EXERCISE PROMPT:
Every line below containing the word "review" should be found and copied.
[MATERIAL FOR THE TASK]
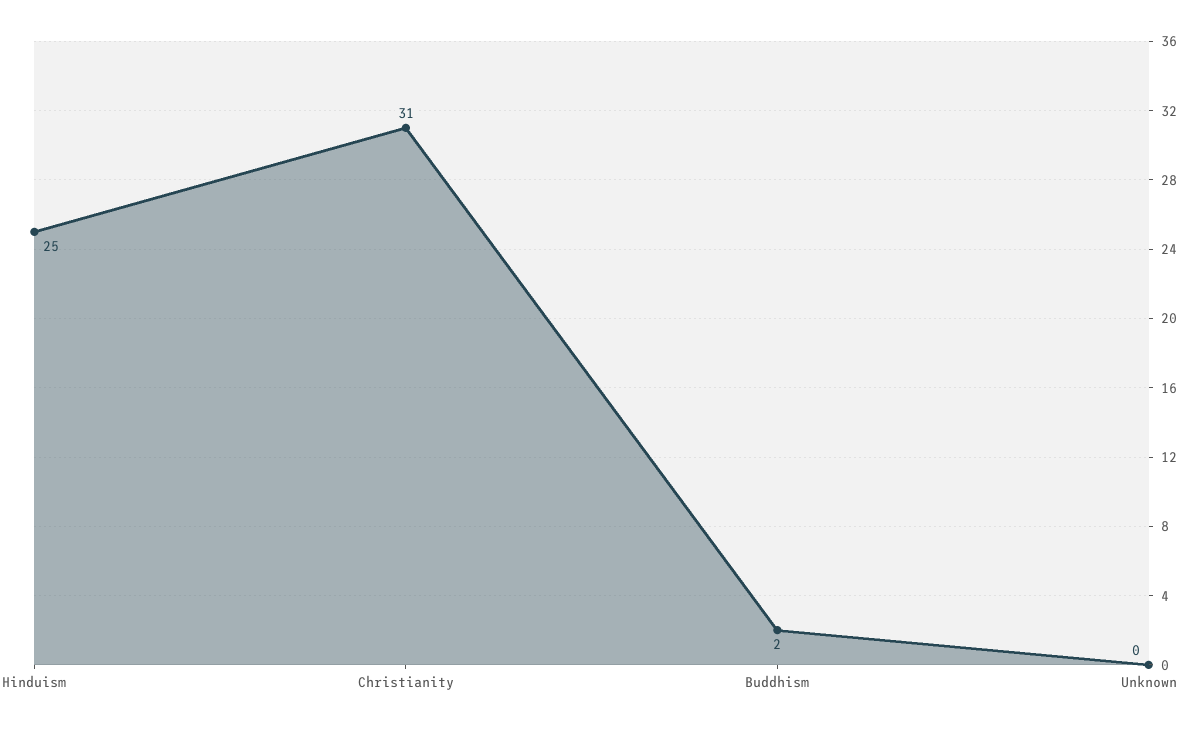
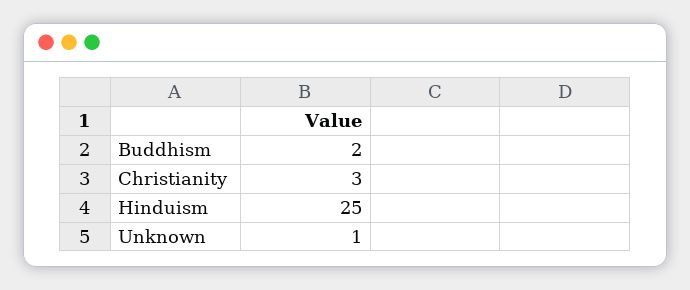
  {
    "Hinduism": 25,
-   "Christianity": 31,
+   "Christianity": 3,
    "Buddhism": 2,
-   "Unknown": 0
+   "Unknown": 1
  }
[/MATERIAL FOR THE TASK]
[MATERIAL FOR THE TASK]
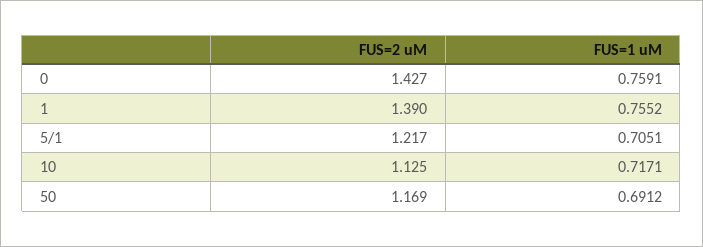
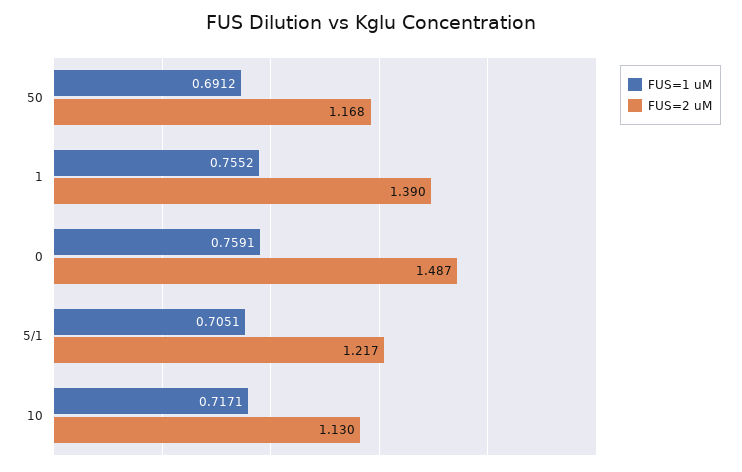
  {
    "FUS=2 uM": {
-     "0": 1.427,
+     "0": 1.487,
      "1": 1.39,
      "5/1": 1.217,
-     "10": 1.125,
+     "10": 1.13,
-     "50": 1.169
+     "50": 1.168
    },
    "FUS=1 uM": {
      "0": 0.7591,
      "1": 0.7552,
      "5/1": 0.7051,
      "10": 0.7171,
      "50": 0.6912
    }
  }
[/MATERIAL FOR THE TASK]
[MATERIAL FOR THE TASK]
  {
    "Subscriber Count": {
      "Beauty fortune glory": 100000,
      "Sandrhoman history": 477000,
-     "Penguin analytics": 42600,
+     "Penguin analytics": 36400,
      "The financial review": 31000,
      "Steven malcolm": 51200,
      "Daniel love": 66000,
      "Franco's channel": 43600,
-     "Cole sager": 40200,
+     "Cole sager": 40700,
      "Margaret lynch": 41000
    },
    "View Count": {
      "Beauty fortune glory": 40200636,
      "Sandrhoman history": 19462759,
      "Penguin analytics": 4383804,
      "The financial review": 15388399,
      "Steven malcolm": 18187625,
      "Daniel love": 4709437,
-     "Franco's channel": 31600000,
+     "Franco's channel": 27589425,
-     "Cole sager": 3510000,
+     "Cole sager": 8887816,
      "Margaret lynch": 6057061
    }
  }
[/MATERIAL FOR THE TASK]
SOLUTION:
      "The financial review": 31000,
      "The financial review": 15388399,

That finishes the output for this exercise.